The Wall Street Journal reports that nearly 1 in 6 homeowners are “under water,” meaning they owe more than their homes are worth, on their mortgages. Worse, “among people who bought within the past five years, . . . 29% are under water on their mortgages.” Given a 30% drop in home values, it is unsurprising that this is up sharply from last year, but
having more homeowners under water is likely to mean more eventual foreclosures, because it is hard for borrowers in financial trouble to refinance or sell their homes and pay off their mortgage if their debt exceeds the home’s value. A foreclosed home, in turn, tends to lower the value of other homes in its neighborhood.
And unemployment is rising, even on the publicized figures which have been manipulated to understate the problem, which probably means there will be more “borrowers in financial trouble.” The Journal notes that “No longer having equity in their homes makes people feel less rich and thus less inclined to shop at the mall.” It doesn’t note that many people have been using home equity which will no longer be available to refinance their credit card debt.
According to preliminary figures from the Federal Reserve, outstanding revolving credit dropped in August to $969.0 billion from its July high of $969.6 billion. That’s still up nearly $200 billion from 2003 levels with a rate of increase that about doubled in 2006 and which was higher than that through the first quarter of this year. It appears that delinquency rates are rising.

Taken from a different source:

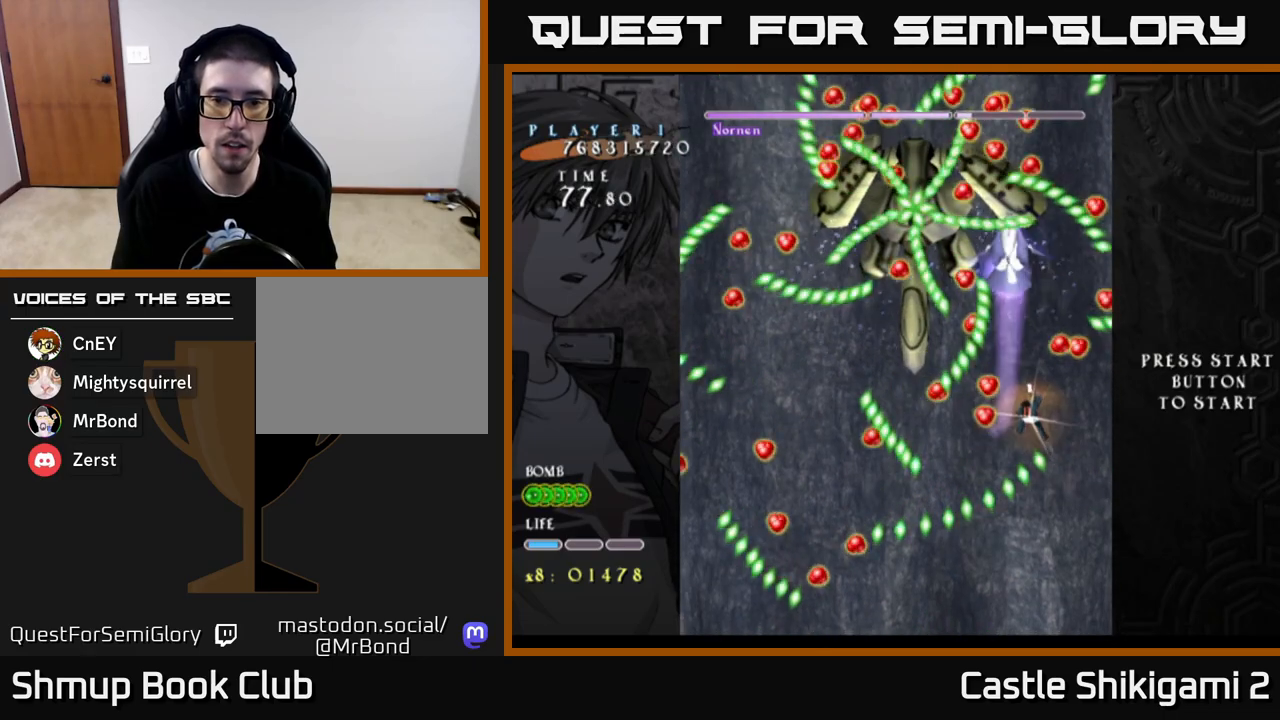
{"buttons": ["X", "DPAD_DOWN"], "left_stick": "center", "right_stick": "center", "events": [[83, "DPAD_RIGHT", "up"], [183, "DPAD_LEFT", "down"], [417, "DPAD_LEFT", "up"]]}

This adds to what Gary Dorsch, writing for Market Oracle, calls a “reckless decision to allow Lehman Brothers (LEH) to fail,” that left bondholders high and dry. Writing for the Asia Times, Doug Noland explains,
At this point, there is clearly insufficient credit expansion to support inflated asset markets; incomes and household spending; corporate cash flows and investment; and government receipts and expenditures. Lending markets are frozen, securitization markets broken, corporate and municipal debt markets in disarray, derivatives markets in shambles, and the leveraged speculating community is engaged in panic de-leveraging.
As a consequence, the over-indebted household, corporate and state and local sectors now face a devastating liquidity crisis.
This is not going to help employment. And unless someone can explain how a lot more consumer debt is not going to go bad, this looks to me like the beginning rather than the end of a vicious cycle. A year ago, I started wondering what would happen in a couple years once Barack Obama was president and we were still in Iraq and the economy was a disaster. There’s still a year to run on that question. It looks like we’ll be finding out.